-- DATA FOR PROCESSING follows --
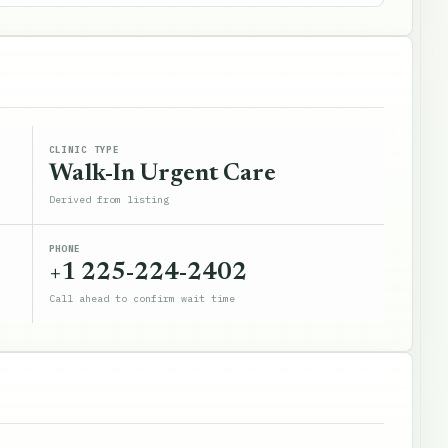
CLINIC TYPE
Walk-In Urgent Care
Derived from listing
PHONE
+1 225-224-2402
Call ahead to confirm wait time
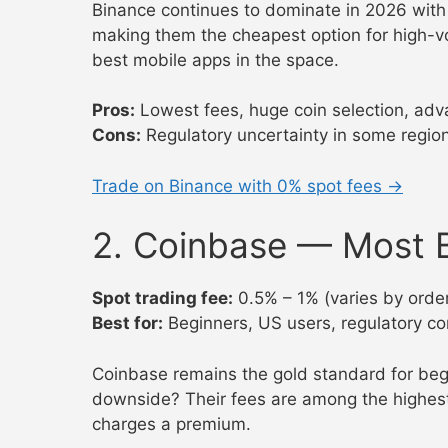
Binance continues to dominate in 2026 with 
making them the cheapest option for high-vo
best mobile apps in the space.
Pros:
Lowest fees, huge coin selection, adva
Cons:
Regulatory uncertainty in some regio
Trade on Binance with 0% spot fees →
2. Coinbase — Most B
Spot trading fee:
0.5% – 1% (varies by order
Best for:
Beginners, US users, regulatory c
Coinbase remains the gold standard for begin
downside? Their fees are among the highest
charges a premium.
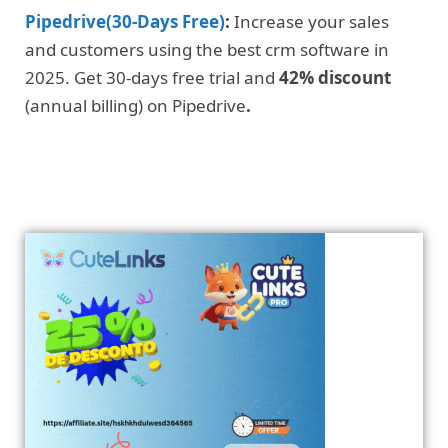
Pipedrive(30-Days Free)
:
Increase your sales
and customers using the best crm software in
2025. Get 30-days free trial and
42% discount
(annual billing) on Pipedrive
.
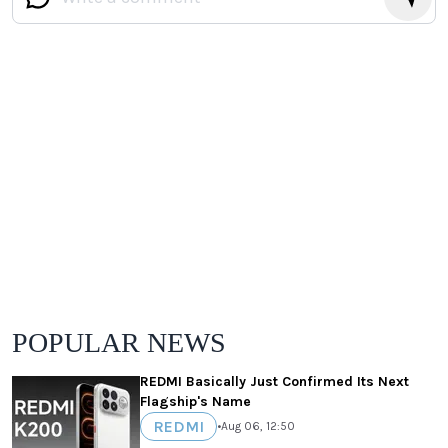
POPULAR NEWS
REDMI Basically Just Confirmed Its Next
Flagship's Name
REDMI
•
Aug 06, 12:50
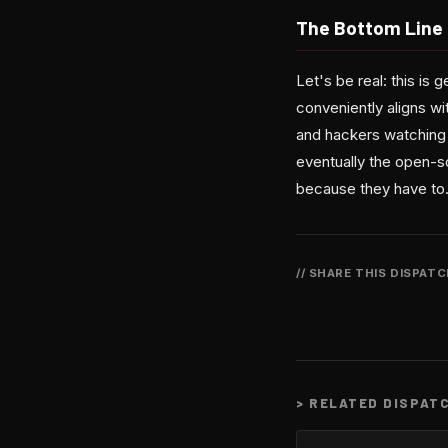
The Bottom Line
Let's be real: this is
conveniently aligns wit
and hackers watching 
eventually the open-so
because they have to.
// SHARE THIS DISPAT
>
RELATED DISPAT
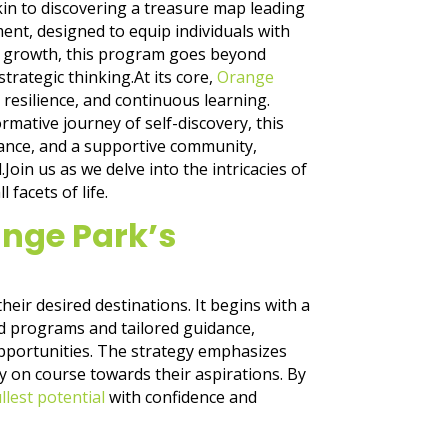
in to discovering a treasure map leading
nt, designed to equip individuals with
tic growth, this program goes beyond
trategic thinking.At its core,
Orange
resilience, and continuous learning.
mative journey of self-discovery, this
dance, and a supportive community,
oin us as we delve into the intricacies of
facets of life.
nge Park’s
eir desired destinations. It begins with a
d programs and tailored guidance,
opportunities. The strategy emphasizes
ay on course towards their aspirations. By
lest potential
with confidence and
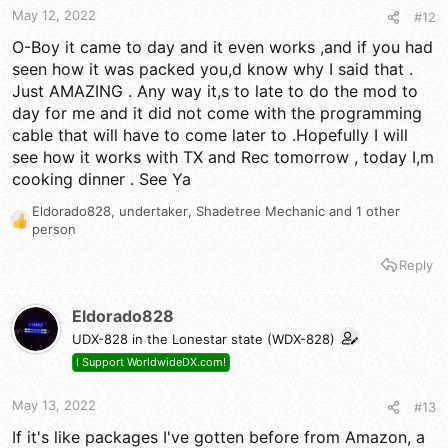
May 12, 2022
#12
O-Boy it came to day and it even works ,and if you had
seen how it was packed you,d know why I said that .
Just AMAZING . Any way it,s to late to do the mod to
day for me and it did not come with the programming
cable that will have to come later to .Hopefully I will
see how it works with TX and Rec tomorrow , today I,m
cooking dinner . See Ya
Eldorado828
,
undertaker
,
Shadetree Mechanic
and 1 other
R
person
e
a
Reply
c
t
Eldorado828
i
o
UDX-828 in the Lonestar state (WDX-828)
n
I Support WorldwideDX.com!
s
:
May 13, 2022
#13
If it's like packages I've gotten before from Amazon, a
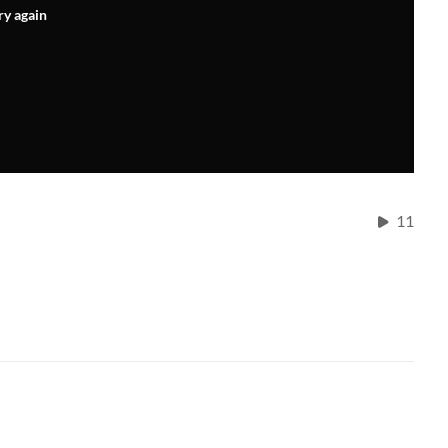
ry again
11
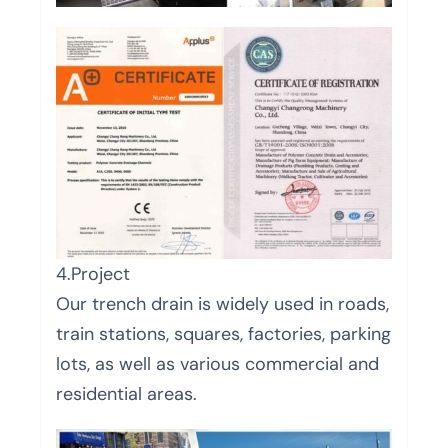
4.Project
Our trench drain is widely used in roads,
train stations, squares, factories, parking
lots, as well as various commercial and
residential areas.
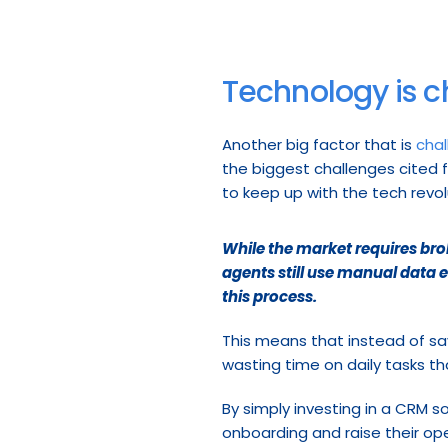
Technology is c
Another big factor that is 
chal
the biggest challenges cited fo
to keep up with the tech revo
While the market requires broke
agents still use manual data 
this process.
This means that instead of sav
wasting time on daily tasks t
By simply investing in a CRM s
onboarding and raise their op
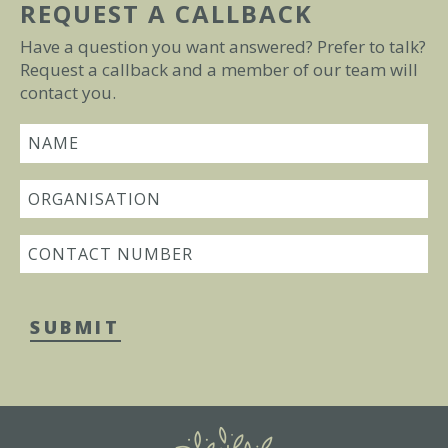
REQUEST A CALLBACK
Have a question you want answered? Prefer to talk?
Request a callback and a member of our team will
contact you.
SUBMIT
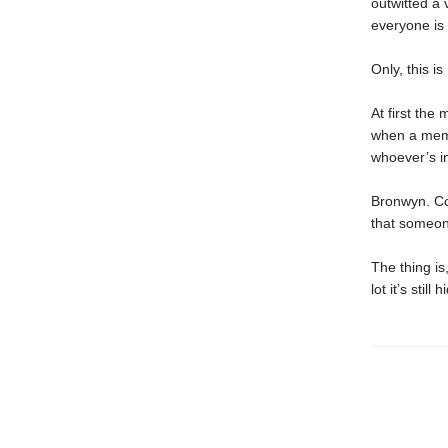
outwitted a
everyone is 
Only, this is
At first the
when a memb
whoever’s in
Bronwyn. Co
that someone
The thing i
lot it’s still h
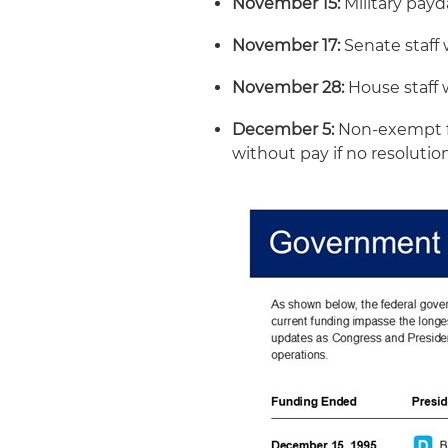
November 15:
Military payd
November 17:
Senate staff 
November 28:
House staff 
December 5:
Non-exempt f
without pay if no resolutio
-- DATA FOR PROCESSING concluded --
-- DATA FOR PROCESSING follows --
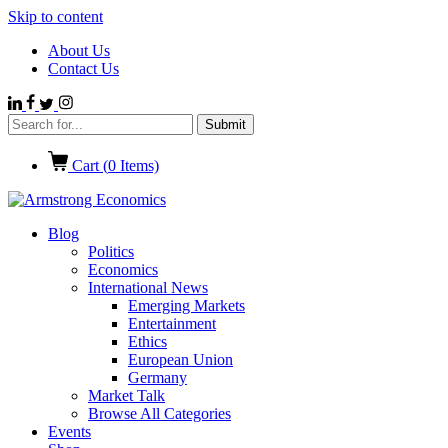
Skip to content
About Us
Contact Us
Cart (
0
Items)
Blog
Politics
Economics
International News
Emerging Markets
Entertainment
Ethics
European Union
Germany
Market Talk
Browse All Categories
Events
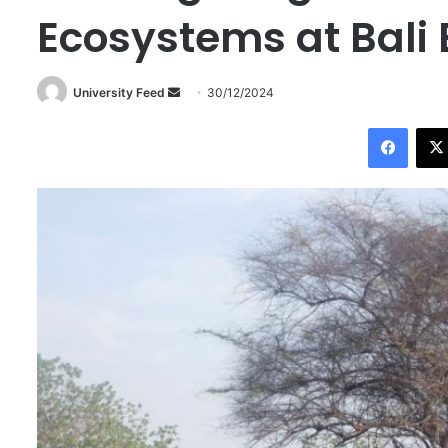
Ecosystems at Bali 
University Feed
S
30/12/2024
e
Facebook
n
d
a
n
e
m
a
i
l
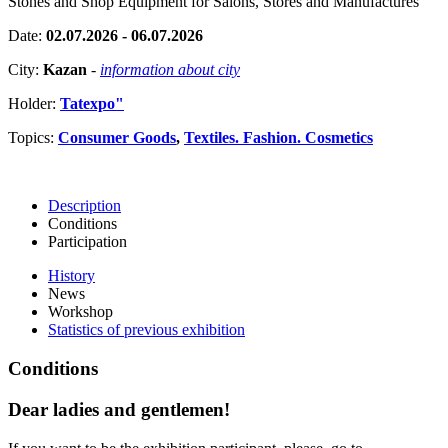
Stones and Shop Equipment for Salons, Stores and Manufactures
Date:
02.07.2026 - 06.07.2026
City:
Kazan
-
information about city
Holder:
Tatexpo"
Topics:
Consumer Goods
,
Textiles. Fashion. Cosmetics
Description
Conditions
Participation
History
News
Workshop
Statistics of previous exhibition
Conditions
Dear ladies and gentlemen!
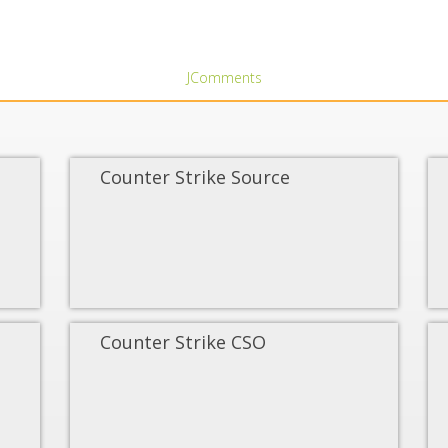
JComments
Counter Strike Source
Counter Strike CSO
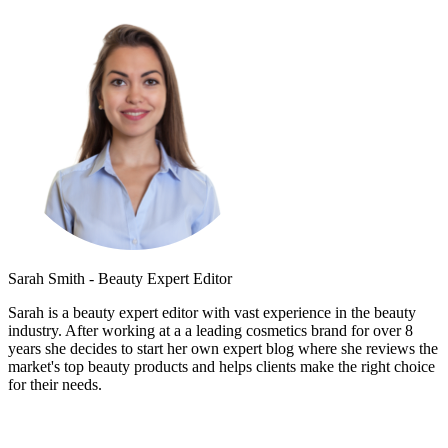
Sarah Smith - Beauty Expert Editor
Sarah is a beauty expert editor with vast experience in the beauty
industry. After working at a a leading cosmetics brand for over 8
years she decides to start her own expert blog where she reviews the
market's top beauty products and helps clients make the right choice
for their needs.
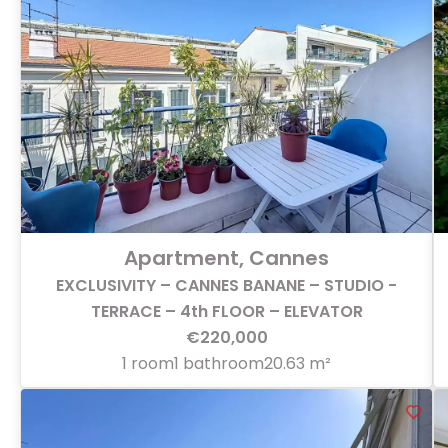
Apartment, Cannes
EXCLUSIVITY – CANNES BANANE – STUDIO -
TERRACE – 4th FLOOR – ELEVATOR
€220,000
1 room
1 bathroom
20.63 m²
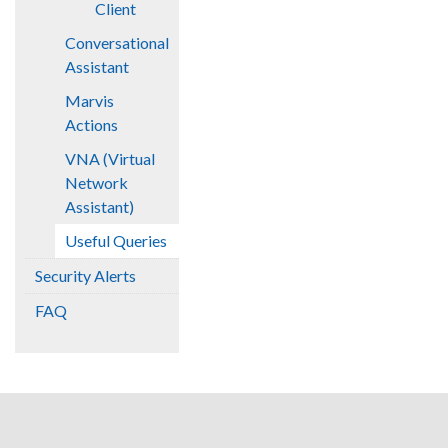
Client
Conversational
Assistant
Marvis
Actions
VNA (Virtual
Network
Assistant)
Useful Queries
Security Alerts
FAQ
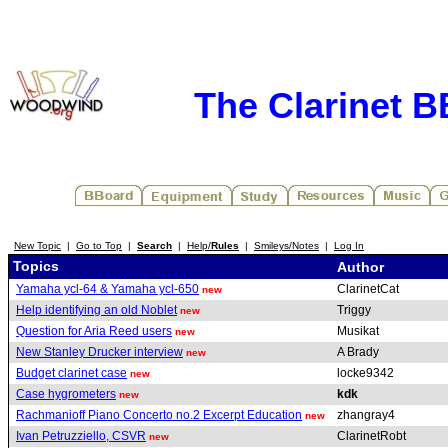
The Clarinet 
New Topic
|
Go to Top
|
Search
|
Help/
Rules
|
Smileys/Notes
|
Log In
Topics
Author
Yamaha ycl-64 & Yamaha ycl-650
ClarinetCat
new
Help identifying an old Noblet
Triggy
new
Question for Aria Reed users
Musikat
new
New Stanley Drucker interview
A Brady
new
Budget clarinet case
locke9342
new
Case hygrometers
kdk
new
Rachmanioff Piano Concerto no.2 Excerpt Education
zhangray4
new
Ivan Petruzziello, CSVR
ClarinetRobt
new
-- DATA FOR PROCESSING concluded --
-- DATA FOR PROCESSING follows --
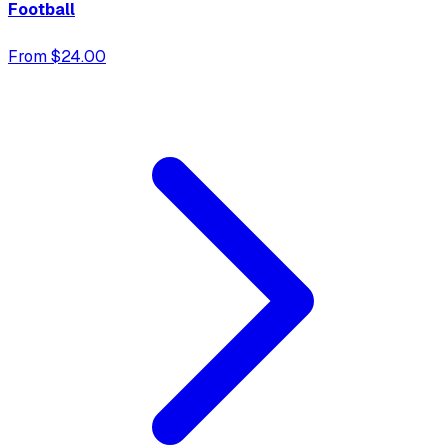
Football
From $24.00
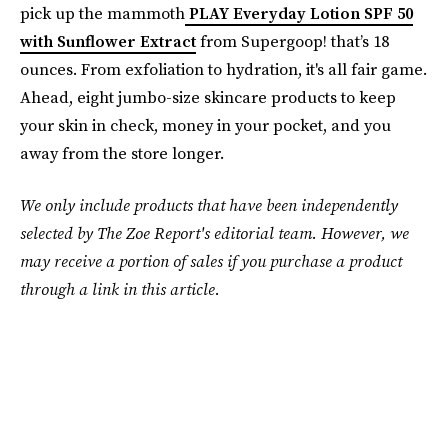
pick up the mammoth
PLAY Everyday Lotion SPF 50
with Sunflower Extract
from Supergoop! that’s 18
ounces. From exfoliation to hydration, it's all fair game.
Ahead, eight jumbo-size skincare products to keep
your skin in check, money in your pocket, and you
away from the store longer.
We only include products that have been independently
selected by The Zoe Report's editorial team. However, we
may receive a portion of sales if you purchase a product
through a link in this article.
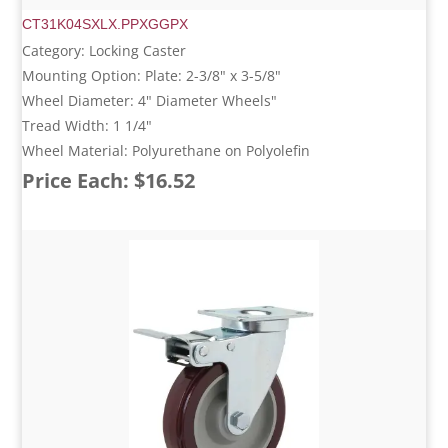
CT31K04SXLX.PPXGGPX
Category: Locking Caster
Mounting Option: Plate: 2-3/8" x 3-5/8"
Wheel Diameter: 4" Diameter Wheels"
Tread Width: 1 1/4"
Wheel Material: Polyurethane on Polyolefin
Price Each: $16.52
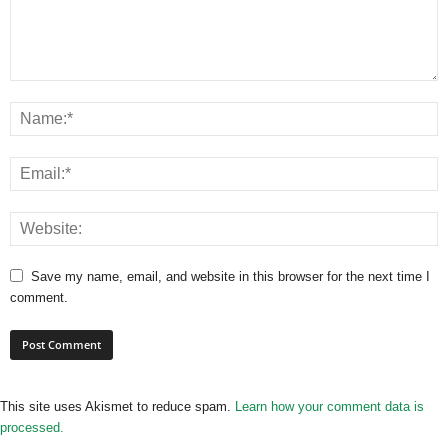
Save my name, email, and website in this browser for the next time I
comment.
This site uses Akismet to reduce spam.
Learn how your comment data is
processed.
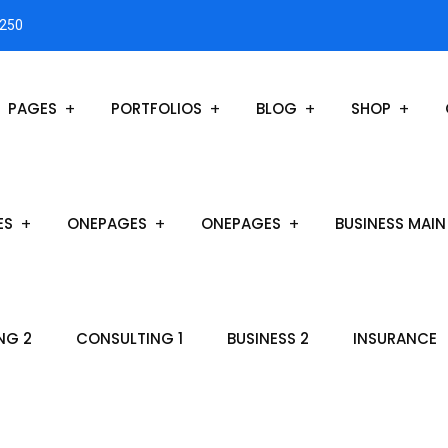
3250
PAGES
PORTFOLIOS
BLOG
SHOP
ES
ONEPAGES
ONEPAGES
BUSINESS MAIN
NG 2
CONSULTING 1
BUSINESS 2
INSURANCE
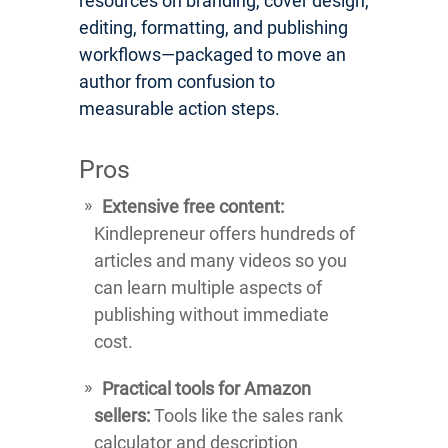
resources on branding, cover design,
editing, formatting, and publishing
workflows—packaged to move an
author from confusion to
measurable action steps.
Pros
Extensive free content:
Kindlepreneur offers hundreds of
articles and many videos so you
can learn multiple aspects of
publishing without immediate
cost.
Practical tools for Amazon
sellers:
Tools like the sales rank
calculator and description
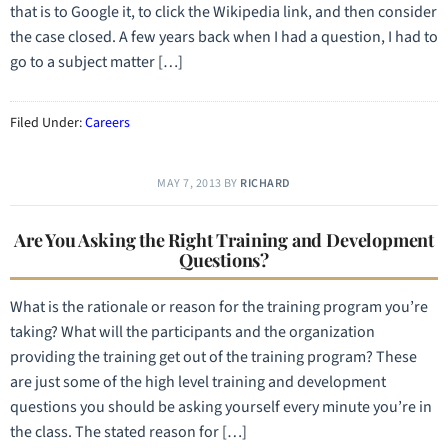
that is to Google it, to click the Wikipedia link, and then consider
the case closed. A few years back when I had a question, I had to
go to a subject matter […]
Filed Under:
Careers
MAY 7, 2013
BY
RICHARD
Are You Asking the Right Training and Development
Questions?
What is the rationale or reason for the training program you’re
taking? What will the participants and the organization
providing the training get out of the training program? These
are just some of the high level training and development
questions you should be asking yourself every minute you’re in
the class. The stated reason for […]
-- DATA FOR PROCESSING concluded --
▸ ASSIGNED TASK
Retype the lines of the records starting at the line containing "CLINIC TYPE" and ending at the line containing "RELATED DISPAT", both included. Leave the pictures out of your answer.

▸ SOLUTION TO THE EXERCISE
CLINIC TYPE
Walk-In Urgent Care
Derived from listing
PHONE
+1 225-224-2402
Call ahead to confirm wait time
Binance continues to dominate in 2026 with 
making them the cheapest option for high-vo
best mobile apps in the space.
Pros:
Lowest fees, huge coin selection, adva
Cons:
Regulatory uncertainty in some regio
Trade on Binance with 0% spot fees →
2. Coinbase — Most B
Spot trading fee:
0.5% – 1% (varies by order
Best for:
Beginners, US users, regulatory c
Coinbase remains the gold standard for begin
downside? Their fees are among the highest
charges a premium.
Pipedrive(30-Days Free)
:
Increase your sales
and customers using the best crm software in
2025. Get 30-days free trial and
42% discount
(annual billing) on Pipedrive
.
POPULAR NEWS
REDMI Basically Just Confirmed Its Next
Flagship's Name
REDMI
•
Aug 06, 12:50
The Bottom Line
Let's be real: this is
conveniently aligns wit
and hackers watching 
eventually the open-so
because they have to.
// SHARE THIS DISPAT
>
RELATED DISPAT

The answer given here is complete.